Comida como commodity
Toda a parafernalha de um evento de proporções como a ANUFOOD Brazil esconde, na verdade, que o propósito da coisa é business, isto é, fazer negócios, ganhar dinheiro, embolsar a bufunfa. A estimativa da organização é que foram feitas mais de mil reuniões comerciais entre os participantes. O valor gerado, entre as trocas e acordos, teria sido de 10 a 15 milhões de dólares, em apenas três dias. A comida é atualmente uma commodity forte, capaz de produzir negócios lucrativos para muitas pessoas, enquanto falta para tantas outras.
Nesse cenário, o Brasil ocupa um papel chave para os idealizadores da feira. “O objetivo é estabelecer a ANUFOOD Brasil como uma plataforma de exportação para a indústria brasileira de alimentos e bebidas sob o tema ‘O Brasil alimenta o mundo’”, afirmou o alemão Herbert Marner, diretor-executivo da Koelnmesse GmbhH, companhia organizadora da feira e de suas edições mundo afora. A fala dele reflete um pensamento comum no meio corporativo. Segurança alimentar, fome e má nutrição são problemas que podem ser resolvidos com o laissez faire. E o Brasil deve ser o fazendão que alimenta outros países.
Essa perspectiva, no entanto, vai de encontro a evidências científicas que dizem o contrário. Não só é importante a regulação dos governos, para manter a qualidade dos alimentos, como é fundamental que a comida seja produzida próxima de seus locais de consumo. Chama-se a esta ideia de circuito curto. Isto é o que garante, de certa forma, a segurança alimentar. Imagine, por exemplo, o cenário em que um país que exporta toneladas de carnes, frutas e vegetais entra em guerra. A consequente queda na produção levaria a problemas de desabastecimento em todos os outros que compram dele.
Mas a ideia de que a comida deve servir como mera commodity tem seus ferrenhos defensores aqui no Brasil. Um deles é o ex-ministro da Agricultura (governo Lula) Roberto Rodrigues, embaixador especial da FAO (Organização das Nações Unidas para Alimentação e Agricultura) para o cooperativismo, que palestrou no Congresso da ANUFOOD Brazil. Ele costuma repetir em aparições públicas um dado da Organização para a Cooperação e Desenvolvimento Econômico (OCDE), segundo o qual a oferta de alimentos no mundo precisa crescer 20% nos próximos dez anos para que a população mundial não seja atingida pela fome.
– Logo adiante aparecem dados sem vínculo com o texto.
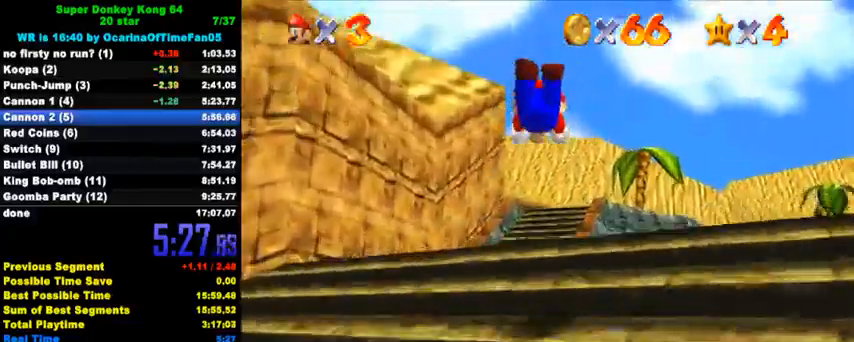
{"keys": ["up"], "events": [[267, "ctrl", "down"], [300, "shift", "down"], [433, "ctrl", "up"], [433, "shift", "up"]]}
Para que isso aconteça, de acordo com o raciocínio de Rodrigues, é necessário que a capacidade de crescimento da agricultura do Brasil, na próxima década, seja de 41%. O embaixador da FAO é um ferrenho defensor das exportações do agronegócio, referendando que o país seja uma espécie de celeiro planetário. “Precisamos crescer [a produção agropecuária] para assumir a responsabilidade que o mundo está nos oferecendo”, afirmou no evento.
Outra entusiasta desta ideia é uma de suas sucessoras, a atual ministra da Agricultura, Pecuária e Abastecimento (governo Bolsonaro), Tereza Cristina. “Segurança alimentar não é sinônimo de autossuficiência e é um tema que não pode se limitar às fronteiras nacionais”, disse durante passagem no evento. Na feira, ela fez uma palestra relacionando as discussões de segurança alimentar à derrubada de imposições alfandegárias. Bem, ela também defende a premissa de que vacas podem evitar incêndios. Talvez, seria melhor se advogasse por menores preços de almoço na Expo Imigrantes.